Dissoudre l’ETUF et valoriser l’action syndicale indépendante

Kamal Abbas, coordinateur du Centre pour les syndicats et l’aide aux travailleurs, une ONG indépendante qui joue un rôle important pour la construction de syndicats indépendants «fondés sur la démocratie», a engagé avec le CTUWS une procédure pour la dissolution de l’ETUF. Cette procédure vise le chef du Conseil suprême de l’armée, le premier ministre par intérim et le ministre par intérim du Travail. Elle a pour fondement une donnée: ces derniers n’ont appliqué les décisions prises par diverses cours de justice contre la violation des normes d’élection par l’appareil syndical officiel, cela à l’occasion des dernières élections syndicales qui se sont tenues en octobre-novembre 2006.
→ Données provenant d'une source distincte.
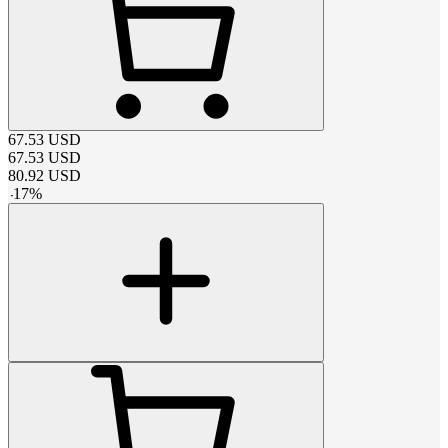
67.53
USD
67.53
USD
80.92
USD
-
17
%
Kamal Abbas affirme: «Ces mêmes autorités ont pris la décision de dissoudre l’Assemblée du peuple [parlement] et le Conseil sur la base que les élections étaient truquées et donc que les membres de ces deux instances avaient été élus de manière frauduleuse. Le même type de décision doit être appliqué à l’ETUF, puisque les élections étaient truquées de façon similaire.»
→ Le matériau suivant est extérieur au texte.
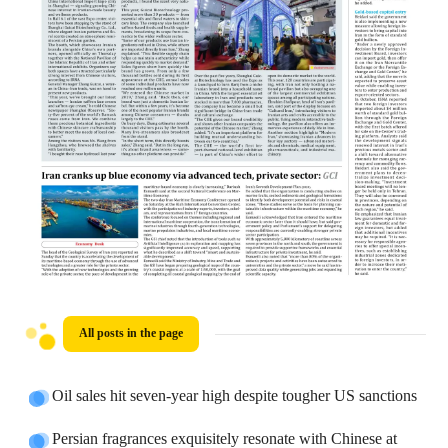
All posts in the page
Oil sales hit seven-year high despite tougher US sanctions
Persian fragrances exquisitely resonate with Chinese at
La dissolution de l’ETUF pose évidemment – comme on l’a connu dans un processus de «transition de la dictature à la démocratie» dans l’Etat espagnol – la question de la disposition et du contrôle des biens du syndicat officiel étatique. En Egypte, il s’agit de divers instituts dits culturels, de l’Université ouvrière, de cliniques, d’hôpitaux, etc.

Les résistances officielles à la création de syndicats indépendants sont nombreuses et la volonté de maintenir une autre structure, quitte à recycler l’ETUF, se manifeste. Ainsi, Ahmed Hassan al-Boral, ministre par intérim du Travail, déclarait le 13 mars 2011 que les travailleurs avaient le droit de mettre sur pied leur propre syndicat indépendant pour autant qu’ils soumettent pour leur création une documentation exhaustive au ministère ou aux offices locaux de ce dernier. C’est dans les campagnes que les obstacles les plus nombreux sont enregistrés pour la création de syndicats de travailleurs agricoles et de petits agriculteurs.
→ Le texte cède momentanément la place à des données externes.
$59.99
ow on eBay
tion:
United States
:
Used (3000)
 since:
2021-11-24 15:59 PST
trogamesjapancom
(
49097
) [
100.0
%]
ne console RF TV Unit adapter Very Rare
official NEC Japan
Enfin, l’inexistence pendant des décennies de structures syndicales indépendantes a créé, comme le souligne Kamal Abbas, une méfiance ou une incompréhension, dans certains secteurs, face aux structures syndicales: «Les travailleurs sont habitués à croire que les syndicats sont des entités gouvernementales que quelqu’un rejoint pour défendre ses intérêts personnels. Nous devons faire un effort important pour convaincre les salariés, les travailleurs ruraux, les pêcheurs que les syndicats sont des organisations qui visent à améliorer l’ensemble des conditions de travail pour tous les travailleurs.»

Ainsi, Kamal Hassan, un pêcheur du gouvernorat du delta du Nil, de Kafr al-Sheikh, se bat pour mettre sur pied un syndicat indépendant. Après avoir fait face aux résistances du bureau dépendant du Ministère du travail dans son gouvernorat, il a réussi finalement, le 17 avril 2011, à créer un syndicat indépendant de pêcheurs, réunissant 262 membres à Abu Kashaba et à Arab al-Gezira. «Nous n’avions jamais eu de syndicat des pêcheurs auparavant. Dès lors nous essayons de susciter l’intérêt concernant le rôle des syndicats dans la protection des droits de ses membres», affirme Hassan. «La plupart des pêcheurs ne sont pas conscients que les syndicats servent à sauvegarder les intérêts de leurs membres et à améliorer les conditions de travail. Nous nous attendons à ce que de nombreux pêcheurs rejoignent nos rangs lorsqu’ils pourront voir les avantages de la syndicalisation.»

(Article rédigé sur la base de conversations téléphoniques et de la presse égyptienne.)